_Required tasks_:
- A) In the blog post about the Dewey browser, who is named as OCLC's Chief Scientist?
- B) Decide whether each statement agrees with the blog post about the Dewey browser. Answer yes or no, and quote the words from the post that settle it. (i) The DeweyBrowser presents search results at three levels. (ii) The first commenter objects to the Dewey structure itself. (iii) The second commenter's team found that an interface without the numbers worked well.
- C) From the blog post about the Dewey browser, print the passage starting with "What I find" and going on through "not this one.".

Friday, July 29, 2005

Visually Browsing Dewey

I love this! Clever Thom Hickey, OCLC's Chief Scientist blogs about his work (with other clever Research staff, Diane and Lance) on a visual browser to the DDC. It's a prototype right now in ResearchWorks ("things to play and think about").

Instead of getting a list of results, you'll see a colour-coded display of the results that can be drilled down into. From the DeweyBrowser site:

The OCLC Research DeweyBrowser enables you to search and browse collections of library resources organized by the Dewey Decimal Classification (DDC). The DeweyBrowser presents search results at three levels, the main summaries. These three summaries correspond to the main structure of Dewey and provide a broad overview of the scheme. The interface provides the option of displaying the summaries in several languages, including English, French, German, Spanish, and Swedish

Our Dewey blogging colleague, Jonathan Furner, an Assistant Editor for the DDC, does a write-up at 025.431: The Dewey Blog .

2 comments:

Anonymous said...

I kind of like this approach; there is certainly benefit to guiding the user through an intellectual structure to arrive at his specific subject. This is what AquaBrowser, Endeca, THeBrain, and others are doing.

What I find objectionable is not the Dui structure - that's fine, but the use of the Dui numbers (3xx, then 33x, then 338 to find books on contracts). The Dewey numbers are eye candy; they add nothing to the retrieval. It's the text categories that are important, not the Dui numbers.

Can't we once and for all shake off those vestiges of the past? Use them behind the scenes, fine. But the public wants books, not numbers.

Miguel

PS - Isn't "IT'S ALL GOOD" the new advertising tag line for Max and Erma's restaurant?

Anonymous said...

Actually we tried doing an interface without the numbers and were surprised how badly it worked. The numbers seem to give you a structure that helps organize the screen for you.

Maybe other DDC interfaces could get along without the class numbers, but not this one.

_The data_:
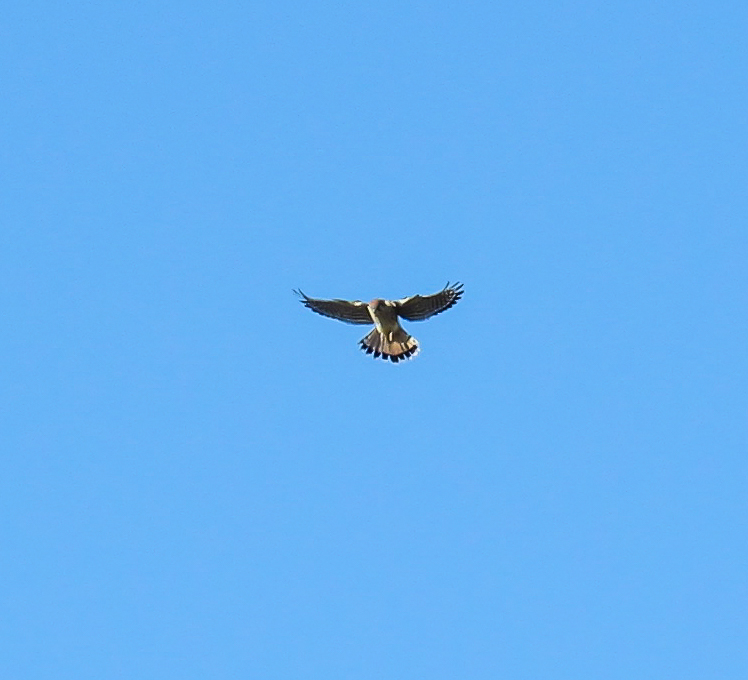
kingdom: Animalia
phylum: Chordata
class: Aves
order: Falconiformes
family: Falconidae
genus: Falco
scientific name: Falco sparverius
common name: American kestrel
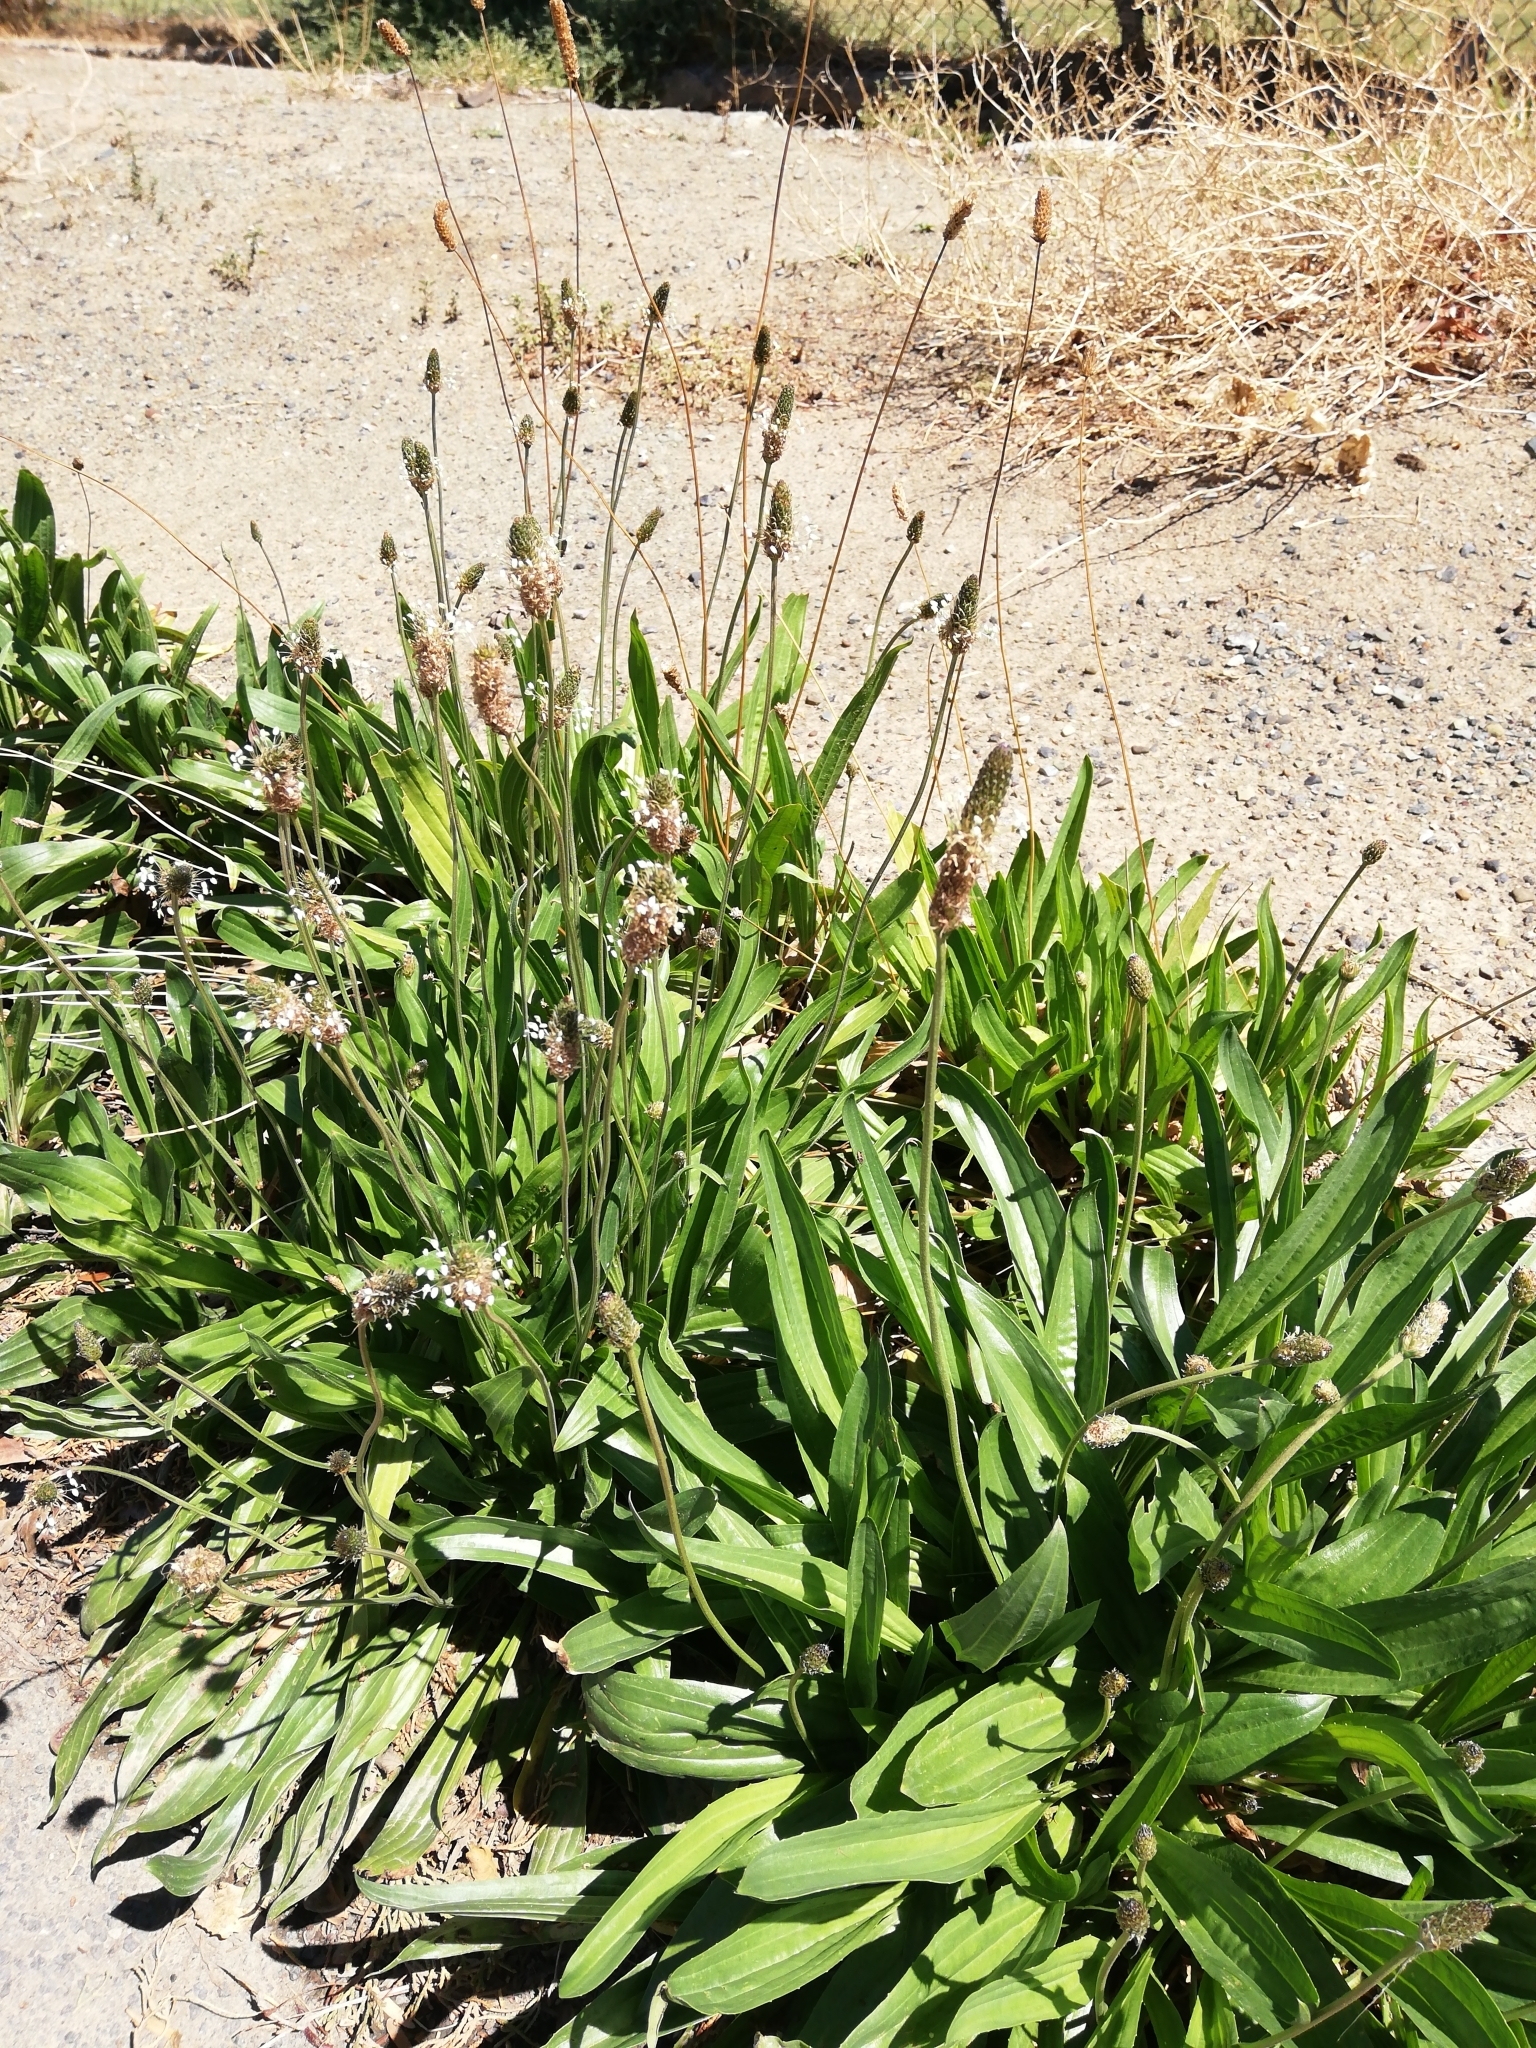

_Answers by item_:
- A) Thom Hickey

- B)
(i) Yes: "The DeweyBrowser presents search results at three levels"
(ii) No: "What I find objectionable is not the Dui structure - that's fine"
(iii) No: "Actually we tried doing an interface without the numbers and were surprised how badly it worked."

- C)
What I find objectionable is not the Dui structure - that's fine, but the use of the Dui numbers (3xx, then 33x, then 338 to find books on contracts). The Dewey numbers are eye candy; they add nothing to the retrieval. It's the text categories that are important, not the Dui numbers.

Can't we once and for all shake off those vestiges of the past? Use them behind the scenes, fine. But the public wants books, not numbers.

Miguel

PS - Isn't "IT'S ALL GOOD" the new advertising tag line for Max and Erma's restaurant?

Anonymous said...

Actually we tried doing an interface without the numbers and were surprised how badly it worked. The numbers seem to give you a structure that helps organize the screen for you.

Maybe other DDC interfaces could get along without the class numbers, but not this one.